TEXTO DEL EJERCICIO:

· · ·

# Sonido entrecortado al subir volumen



## Tothelimit (Abr 1, 2007)

Hola! En mi coche tengo una radio Blaupunkt Car 300. Hace poco empezo a entrecortarse el sonido mucho en cuanto subo un poco el volumen, mientras tenga el volumen bajo se escucha bien la radio, pero en cuanto lo subo un poco, el sonido se escucha y se apaga se escucha y se apaga...
¿Como puedo solucionar esto? He abierto la radio, pero no tengo ni idea de esto....
Muchas gracias


----------



## tiopepe123 (Abr 1, 2007)

casi seguro que has quemado el amplificador, cuando el volumen esta bajo funciona la etapa excitadora que atraviesa como puede a la etapa de potencia.

Cuando la habrás veras uno o dos circuitos integrados atornillados al chasis.
Debes mirar la referencia y preguntar en la tienda si los tienes o "si te los pueden pedir"


Para cambiarlos tienes dos métodos uno con mucho estaño y un buen soldador o puedes comprar cinta desoldadora.


----------



## Tothelimit (Abr 2, 2007)

OK! Muchisimas gracias. Mejor me comprare un RadioCd nuevo, mejor k gastarme nada en ese trasto, jeje. Taluego!


----------



## gaston sj (Abr 14, 2007)

hola todabia no compres un nueva!!!! 

lo unico que deves hacer es sacar el integrado de potencia que por lo general es un TDA y llevarlo ala tienda de electronica te dan uno nuevo por menos de 15 euros lo pones y listo 

te recuerdo que para sacr el integrado tienes que tener un cautin o soldador de estaño y un aparatito que parece un jeringa que con eso sacas el estaño del integrado a recambiar y te sera muy facil de lo contrario es muy agobiante la tarea de desoldar saludos y espero que lo arregles


----------



## magma_60 (Abr 27, 2007)

· · ·

REGISTROS EXTRAÍDOS:
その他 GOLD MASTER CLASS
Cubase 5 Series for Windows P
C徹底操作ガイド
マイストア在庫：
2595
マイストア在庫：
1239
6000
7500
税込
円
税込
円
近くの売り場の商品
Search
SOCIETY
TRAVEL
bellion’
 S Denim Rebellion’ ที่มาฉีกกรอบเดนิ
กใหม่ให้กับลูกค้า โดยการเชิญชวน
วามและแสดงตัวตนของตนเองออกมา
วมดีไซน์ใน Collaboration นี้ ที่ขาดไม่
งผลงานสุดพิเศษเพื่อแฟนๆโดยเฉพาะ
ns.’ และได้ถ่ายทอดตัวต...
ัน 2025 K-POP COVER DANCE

· · ·

INSTRUCCIONES:
**A)** Reproduce del hilo sobre el sonido entrecortado el tramo que va desde "casi seguro que" hasta "comprar cinta desoldadora.".
**B)** Según el hilo sobre el sonido entrecortado, ¿qué radio tiene Tothelimit en su coche?
**C)** Retoma el hilo sobre el sonido entrecortado a partir del punto en que termina.

RESPUESTAS:
**A)**
casi seguro que has quemado el amplificador, cuando el volumen esta bajo funciona la etapa excitadora que atraviesa como puede a la etapa de potencia.

Cuando la habrás veras uno o dos circuitos integrados atornillados al chasis.
Debes mirar la referencia y preguntar en la tienda si los tienes o "si te los pueden pedir"


Para cambiarlos tienes dos métodos uno con mucho estaño y un buen soldador o puedes comprar cinta desoldadora.

**B)** Una radio Blaupunkt Car 300.

**C)**
no se si sea buena idea y aun sea tiempo para darte esta respuesta....  pero empezemos con lo basico,   no tendras mal alimentado el estereo con un cable delgado o ke este haciendo falso contacto,  si no intenta replasar el cable de Vcc(el que esta conectado comunmente al cable amarillo del autoestereo)y reemplazalo por uno de calibre 10-12,
otra posible solucion pero menos usal podria ser ke algun par de cables ke van hacia las bocinas esten haciendo cortocircuito entre si mismos o alguno este haciendo tierra con el chasis
saludos espero te sirva esta respuesta


----------



## Juan Carlos Burela S. (Jun 27, 2007)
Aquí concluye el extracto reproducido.